Migrating from nanoc to jekyll

03 Feb 2013

I started a blog (this blog) using Nanoc last year, as a method to learn Ruby. Although it is great, especially because it allows complete control, my Ruby skills are not up to nanoc. I kept on getting stuck doing programming myself, and fighting all kinds of bugs. This is the log of an attempt to reduce complexity by switching to Jekyll

Introduction

I had started with a website/blog last year and even took the effort to host it and enjoy the experience. Especially getting feedback in the comments, and learning that others are enjoying my notes, is great fun. I had started using nanoc (here) as a generator for the site. It’s great, because it allows you to generate a static site from a set of source files. I love this, because it meets many of my criteria for a blogging engine:

Now, I am moving away from nanoc, and switching to jekyll. Why? Because nanoc is a little too complex for my taste. It can just do too much, and requires serious ruby skills. Jekyll is simpler, really made for much more simple blogging tasks that nanoc is. After plugins and extensions have been added, the flexibility is good and the simplicity is still great.

Setting up Jekyll

Setting up jekyll is easy. Just follow the instructions on the jekyll site, as easy as:

gem install jekyll

Note that I later switched to extended jekyll, see below.

The documentation for jekyll is good, although structure is a bit lacking. If you read through this, it will be much clearer. Especially useful is studying the Liquid documentation and the Jekyll Liquid extensions.

Configuring happens through _config.yml, and I have the following in there:

permalink: pretty      # Required for the postfiles plugin
lsi: true              # Will be useful for related pages later on
markdown: kramdown     # I like kramdown

Switching to Jekyll_ext

In order to be able to extend jekyll with stuff that will allow me to use Haml and Sass, I installed jekyll_ext from github. Although I do call ejekyll instead of jekyll already, I am not at present using any of its functionality yet.

Adding jekyll-postfiles

One of the big troubles with jekyll is that it does not have any concept of files that belong together with a post as a logical unit. This could mainly be relevant for images, but also stuff like downloads. I had started with one central subfolder in the jekyll folder. That works, but means that each post needs to link to this one folder, and that all the images are going to run together into one folder.

This is solved by the jekyll-postfiles plugin by Andre Arko. Check it out. What it does, is allow you to put the files belonging to a post in the _postfiles/ folder, in a subfolder named like the post itself. So, the post _posts/2012-12-31-Test.md would have a matching folder _postfiles/2012-12-31-Test/ where the matching files can be put.

*SUPPLIED INFORMATION*.
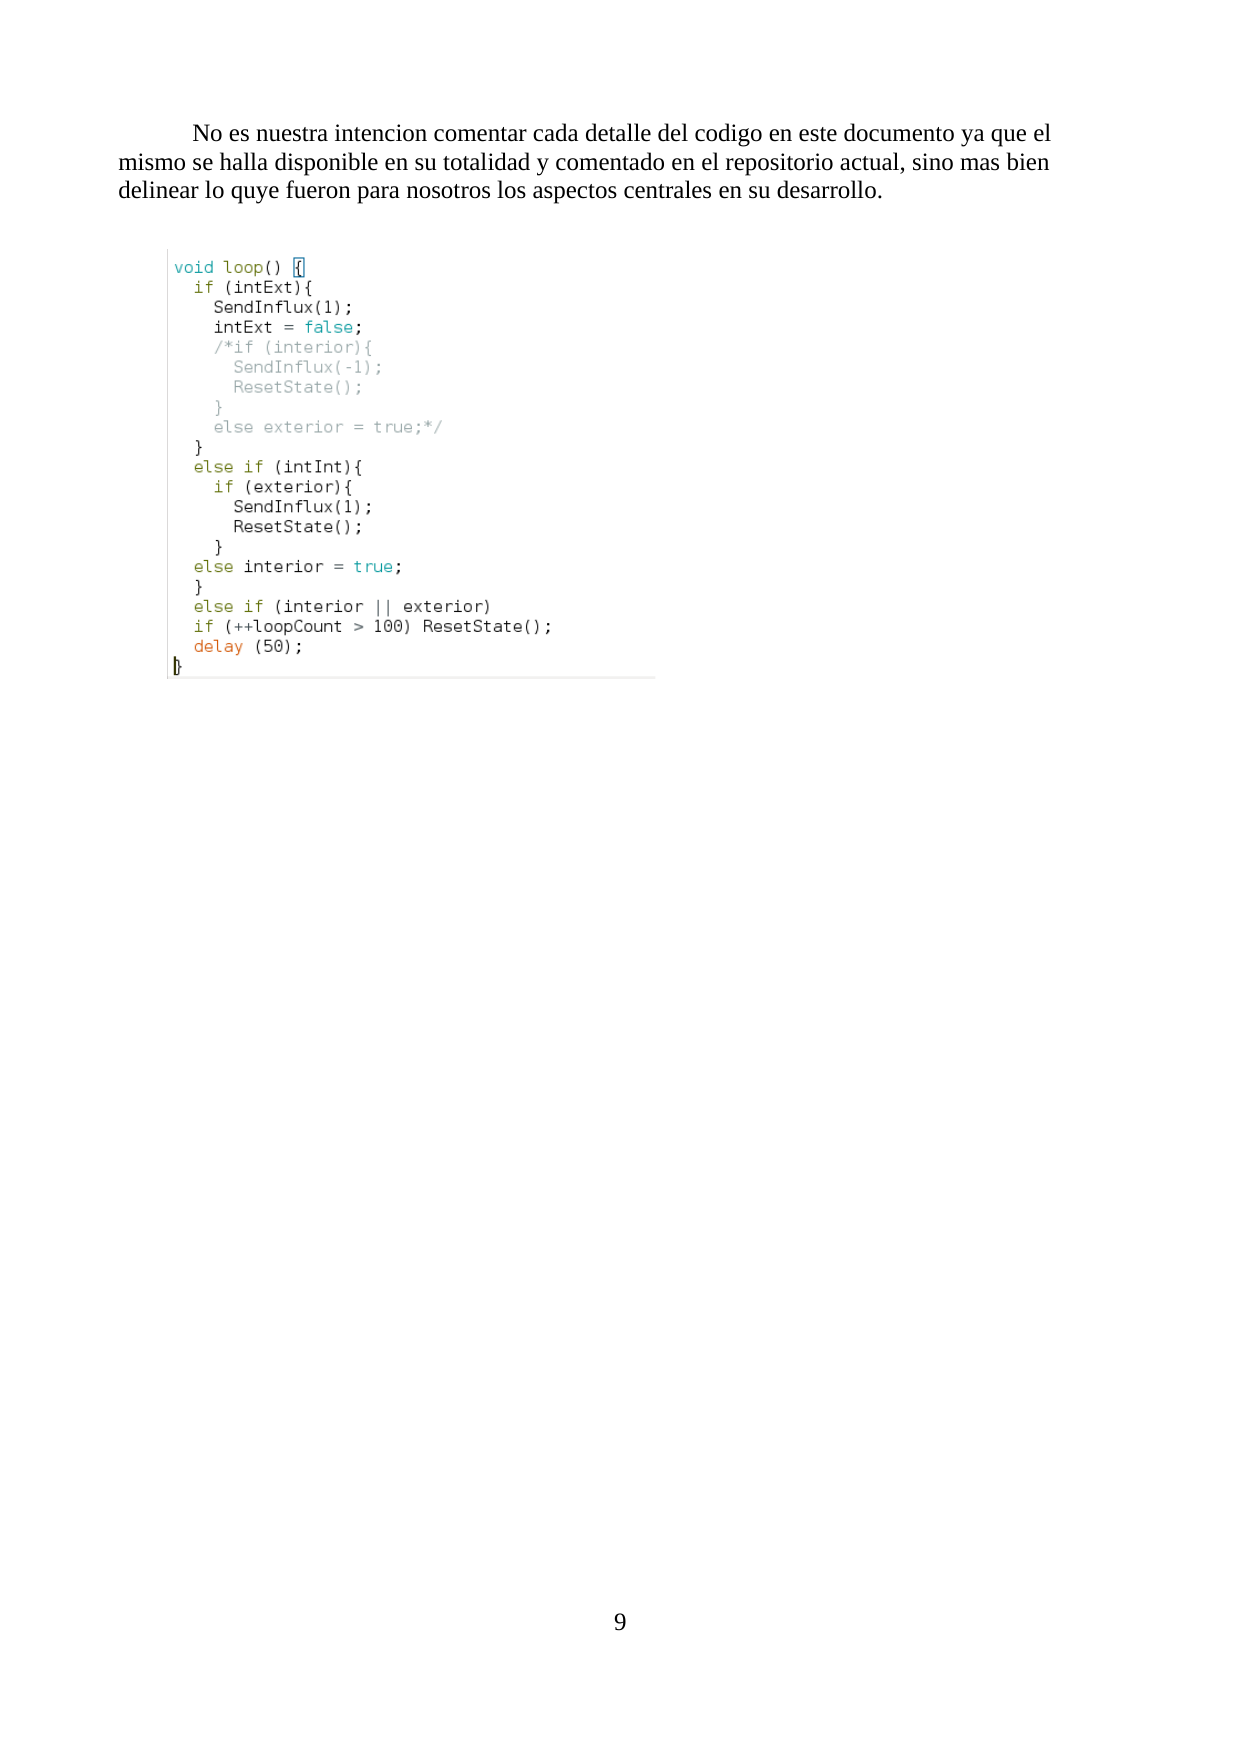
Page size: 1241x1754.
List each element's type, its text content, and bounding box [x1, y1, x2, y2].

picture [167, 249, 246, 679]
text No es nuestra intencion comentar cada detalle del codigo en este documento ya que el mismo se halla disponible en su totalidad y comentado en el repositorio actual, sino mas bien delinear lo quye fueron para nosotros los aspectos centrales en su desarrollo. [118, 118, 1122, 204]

*TASK INSTRUCTIONS*.
**A)** In the blog post about migrating from nanoc to Jekyll, who wrote the jekyll-postfiles plugin?
**B)** Update the blog post about migrating to Jekyll: write out the passage from "Now, I am moving" to "jekyll, see below." again, with "serious" changed to "advanced".
**C)** List every setting, with its value, that the blog post about migrating to Jekyll shows in _config.yml.

*THE ANSWERS*.
**A)** Andre Arko

**B)**
Now, I am moving away from nanoc, and switching to jekyll. Why? Because nanoc is a little too complex for my taste. It can just do too much, and requires advanced ruby skills. Jekyll is simpler, really made for much more simple blogging tasks that nanoc is. After plugins and extensions have been added, the flexibility is good and the simplicity is still great.

Setting up Jekyll

Setting up jekyll is easy. Just follow the instructions on the jekyll site, as easy as:

gem install jekyll

Note that I later switched to extended jekyll, see below.

**C)**
- permalink: pretty
- lsi: true
- markdown: kramdown